Peter Behr, reporting for ClimateWire in an article online at the New York Times, captures some of the discussion surrounding the recent NERC report on integrating renewable power to the transmission grid [NERC Press Release] [NERC Executive Summary] [Full NERC Report].
The vast expansion of wind and solar power planned by the Obama administration and congressional leaders is fraught with challenges for the nation’s aged electricity network, grid monitors with the North American Electric Reliability Corp. say.
But a NERC report released today does not call for a slowdown in deployment of renewable energy. Officials expressed confidence that technology solutions will arrive in time.
A section heading in the article states: “No one knows the ‘magic number’ of renewable capacity.”
Revis James, who directs energy technology assessment for the Electric Power Research Institute, said that a critical question hangs over the push to increase renewable energy output. “How much renewable energy can you have before [you] have to have systemic improvements to the system to handle the variability of renewables?” he said. “Is 10 percent too high? No one knows what the magic number is.”
Let’s get right to the answer: there is no “magic number.”
Understanding of the relationships between renewable energy and grid operations is growing with experience, but that understanding is not ever going to yield a magic number. Instead, there are multiple relationships in play and many margins of analysis.
Consider, for example, the nature of the grid that the variable resource is attaching to. ERCOT got lucky in that restructuring of the industry in Texas led to a lot of investment in efficient, flexible natural gas generating plants. As increasing amounts of wind came onto the ERCOT system, there was already a lot of new, efficient, complementary gas-fired generation around to help manage the variable output. Had economics favored large coal-fired steam or new nuclear units in the early 2000s, ERCOT would have had much more difficulty accommodating wind.
For another kind of example, consider the effects of changing relative fuel costs on the dispatch order for a utility or regional power market. As the recent FERC “State of the Market” report explains, as gas prices fell faster than coal prices in late 2008, efficient gas units became competitive with and even cheaper than baseload coal in some areas. But if flexible efficient natural gas units are operating as baseload units – so near the top of their output range most of the time – then they have little flexibility available to follow load swings or compensate for variable wind power supplies.

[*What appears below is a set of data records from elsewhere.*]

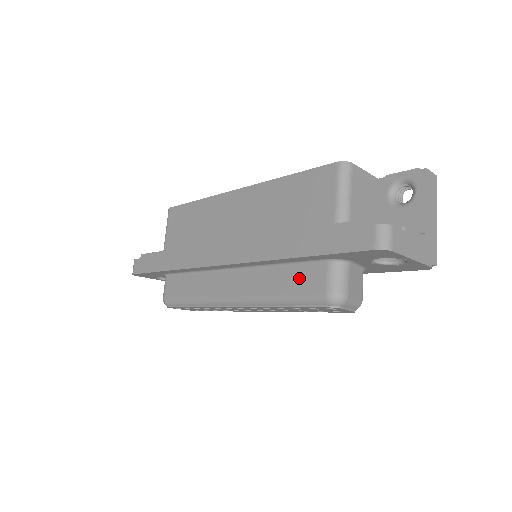
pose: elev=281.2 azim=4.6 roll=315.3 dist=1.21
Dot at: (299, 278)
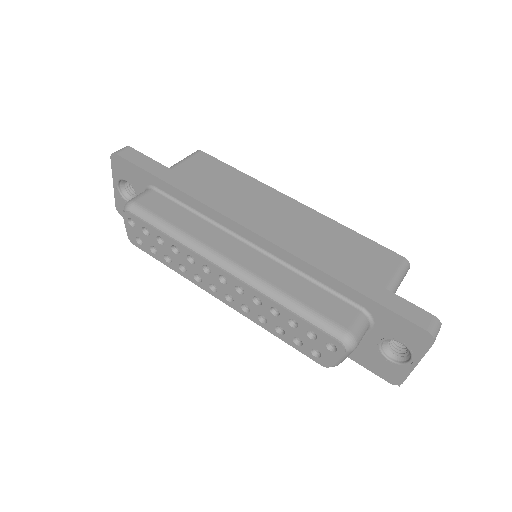
Dot at: (325, 301)
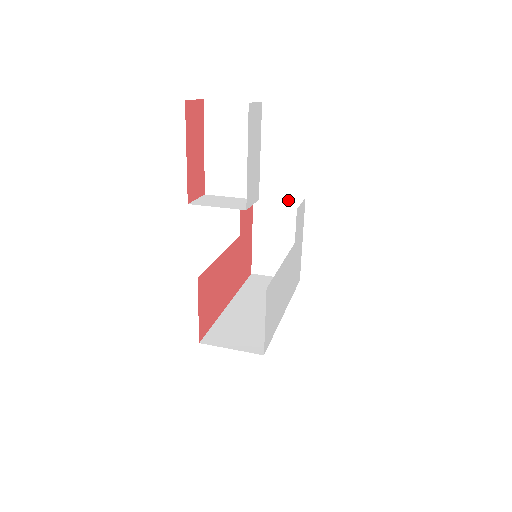
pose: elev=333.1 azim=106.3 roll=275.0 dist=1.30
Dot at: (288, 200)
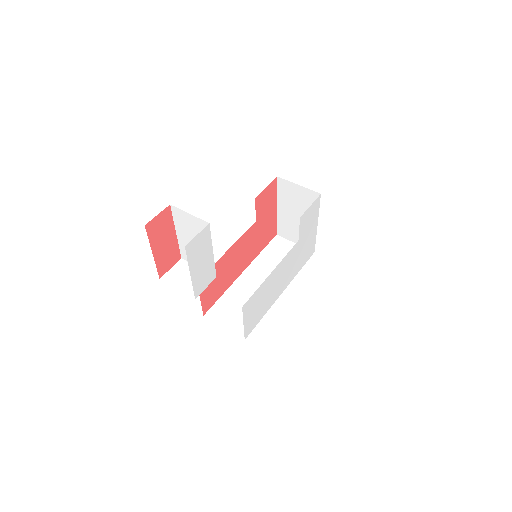
Dot at: (306, 191)
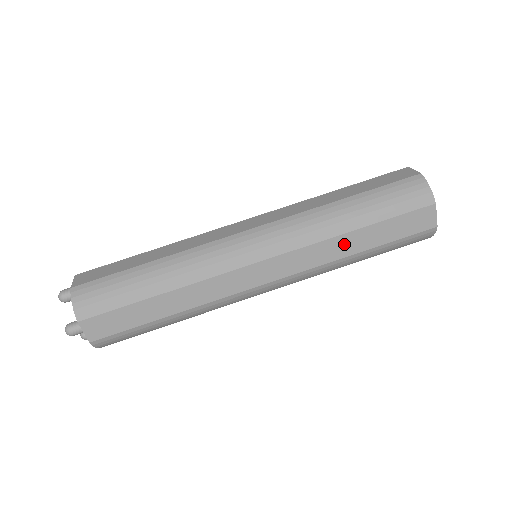
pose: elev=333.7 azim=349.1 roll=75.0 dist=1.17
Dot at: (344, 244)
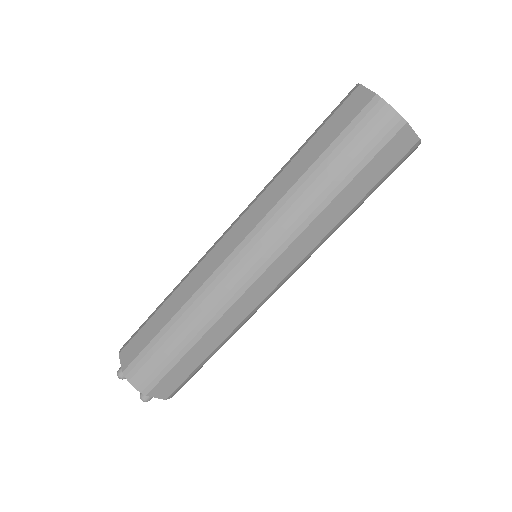
Dot at: (289, 174)
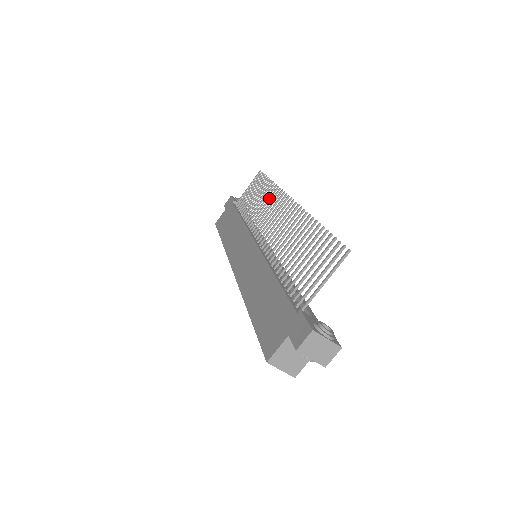
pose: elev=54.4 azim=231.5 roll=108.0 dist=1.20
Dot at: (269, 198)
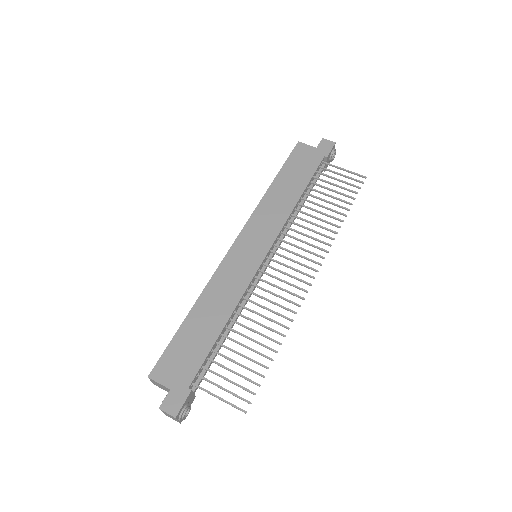
Dot at: (321, 234)
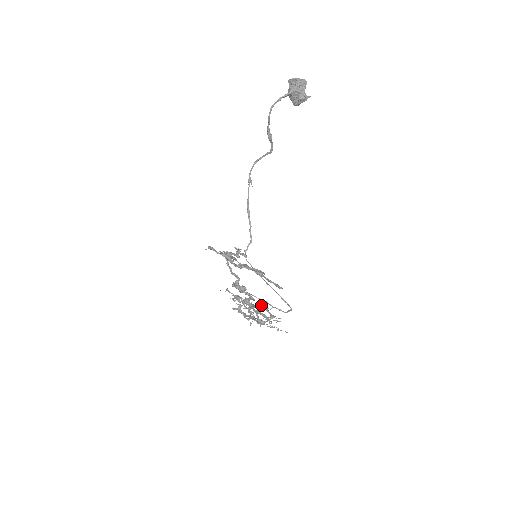
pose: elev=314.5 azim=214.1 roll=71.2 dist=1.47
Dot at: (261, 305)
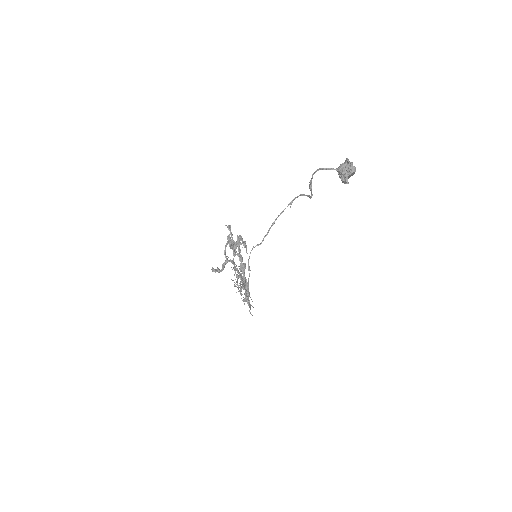
Dot at: (240, 287)
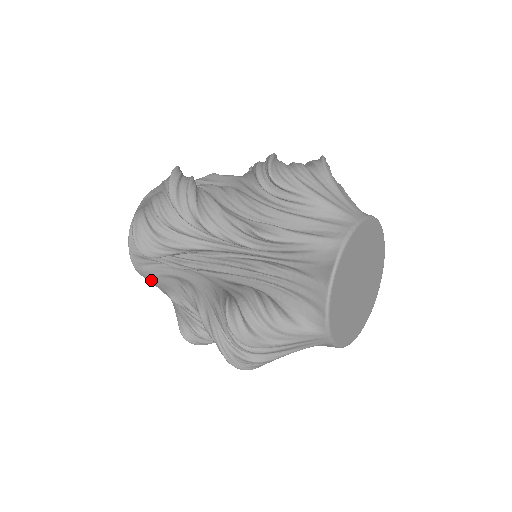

Ancillary services practices matter, too. Regional grids with relatively open, transparent balancing markets used for redispatch will find it easier to accommodate variable wind power than systems that rely upon heavy penalties for “unscheduled energy” and cumbersome administrative congestion management procedures. Similarly, grids that have economical and flexible means for procuring regulation service (also called “automated generation control”) and responsive reserves with do better than grids with rigid tools for obtaining such ancillary services. Both of these elements have tended to favor RTO/ISO type markets for the integration of renewable power over traditional, vertically-integrated utilities.

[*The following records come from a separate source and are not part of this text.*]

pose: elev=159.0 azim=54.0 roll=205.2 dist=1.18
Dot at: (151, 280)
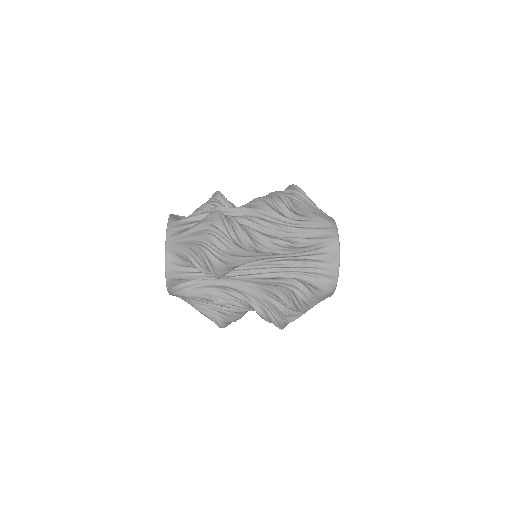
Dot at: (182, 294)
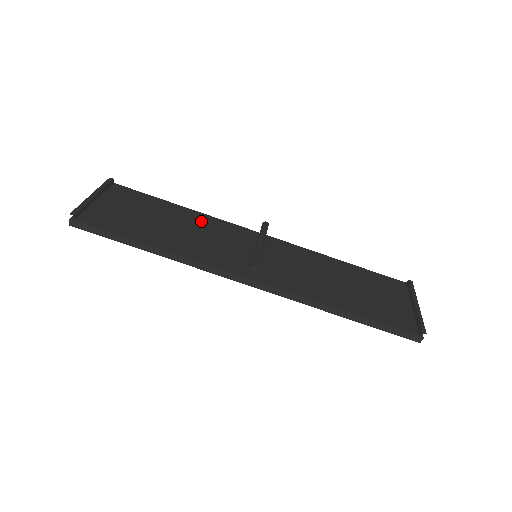
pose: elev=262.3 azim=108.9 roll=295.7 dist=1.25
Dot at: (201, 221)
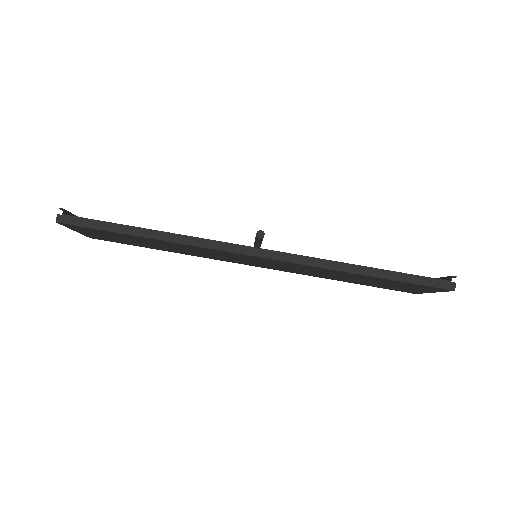
Dot at: occluded
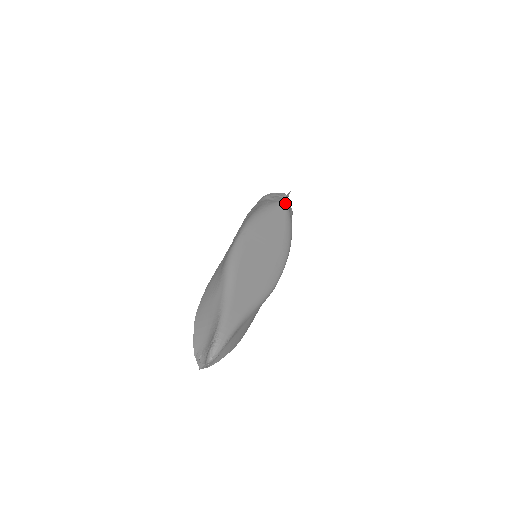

One of the challenges of power market design for RTOs has been figuring out how to pay and how much to pay for generators (and load) willing and able to provide flexibility to the system operator. Frequently, system operators simply assumed that whatever flexibility a generator had should be and would be made available to the system operator to use for reliability purposes. While interruptible loads were typically paid for the service the provided, the programs and the prices were not initially well-integrated to market operations. Over time, the system operators, market participants, and regulators are learning that you get what you pay for. When the RTO didn’t pay for flexibility, it tended to see less and less of it made available.
If the system operator needs flexibility to manage the system reliably, the market operator needs to be able to pay for it (and, to complete the idea, needs to be able to charge the generation owner or load whose system use requires the presence of other, flexible units on the system).
At the recent Gulf Coast Power Association meetings, some representatives of generation and financial investor interests recommended ERCOT pursue a capacity market to support investment in generation. (I didn’t hear any load-side representatives endorse the capacity market concept.) The panel on renewable energy was asked whether a capacity market might be needed to support investment into sufficiently flexible stand-by generation.
The answer here is no, a capacity market is not needed to support investment in complementary generation units or responsive load, but the regional spot market better have some other means for paying for the necessary flexibility. Well-designed ancillary services markets and complementary dynamic procurement practices should do the trick.
Only it is no trick, just a matter of working out the market design.